Dart should then allow exponentiation of constant numbers to be a constant value with is not possible with pow(10,14) at the moment.

kasperpeulen on 15 Aug 2018

👍2 👎1

While an exponentation operator can solve some issues, it won't make me get 0x7FFFFFFFFFFFFFFF right. That is a valid 64-bit integer literal (at least if I counted the F's correctly).

(There is also the option of exponential notation for integers: 1p22 or 0x1p62 as short for 1 * 10**22 and 0x1 * 16 ** 62, like we have for doubles using e).

lrhn on 27 May 2019

Maybe it's not high priority, but would definitely be a useful thing.

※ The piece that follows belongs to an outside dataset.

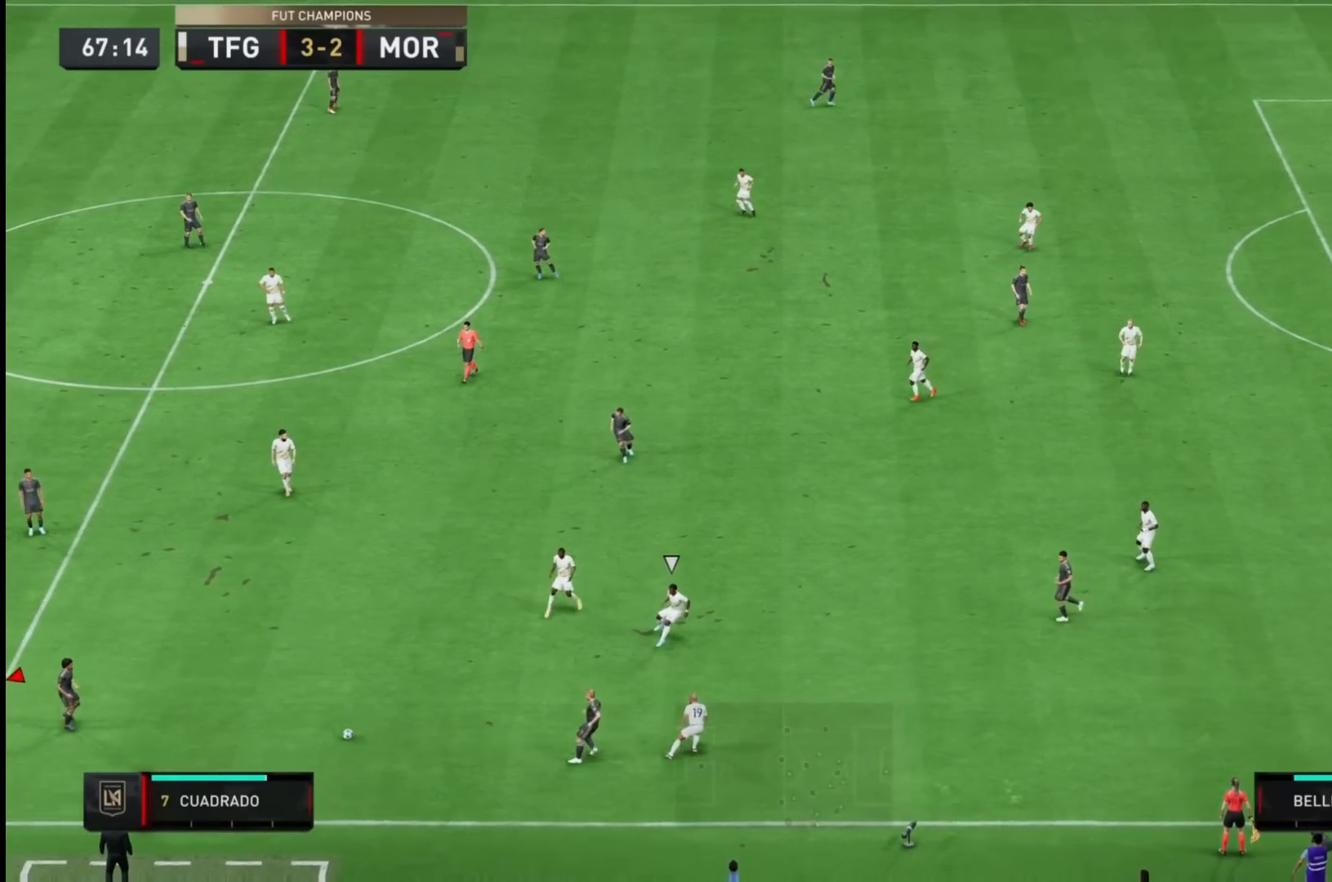
{"buttons": ["CROSS"], "left_stick": "up-right", "right_stick": "center", "events": [[183, "right_stick", "center"], [300, "left_stick", "up-right"], [400, "CROSS", "down"]]}
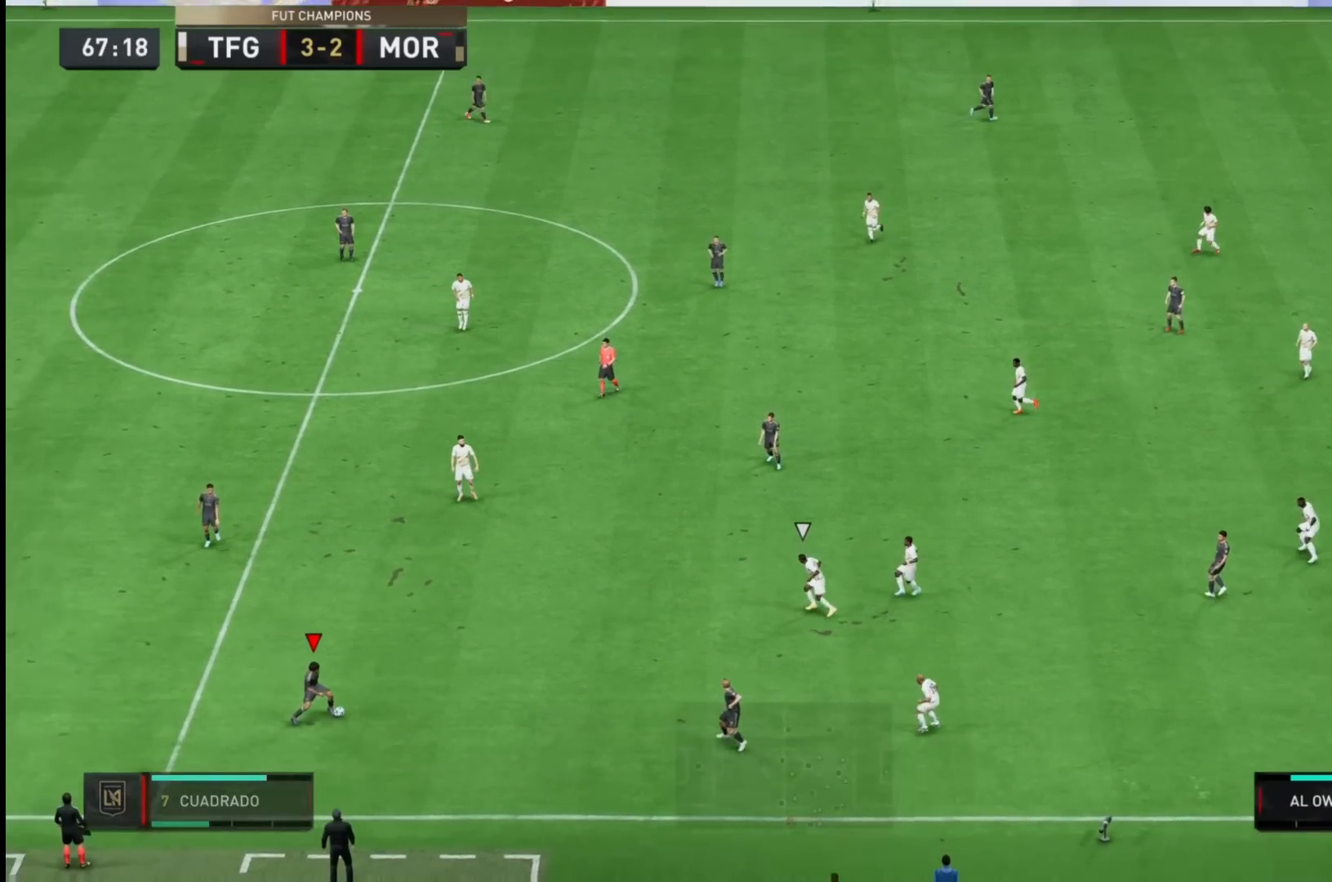
{"buttons": [], "left_stick": "up-right", "right_stick": "center", "events": [[100, "CROSS", "up"]]}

See an example:

log.d("Built in ${stopwatch.elapsedMicroseconds / 1000000} s");

and compare with the snippet below:

log.d("Built in ${stopwatch.elapsedMicroseconds / 1_000_000} s");

Just a simple and readable one-liner. No need for adding multiplication or extra variables for readibility, like:

log.d("Built in ${stopwatch.elapsedMicroseconds / (1000 * 1000)} s");

var multiplier = 1000 * 1000; log.d("Built in ${stopwatch.elapsedMicroseconds / multiplier} s");

AdamskiMarcin on 7 Oct 2019

Any updates on this?

Levi-Lesches on 1 Jun 2020

I'd love to see this. Particularly with colours in Flutter, where I usually have something like const Color(0xff3F4E90). I would much prefer const Color(0xff_3F4E90), because the 0xff makes it more difficult to read the actual color at a glance.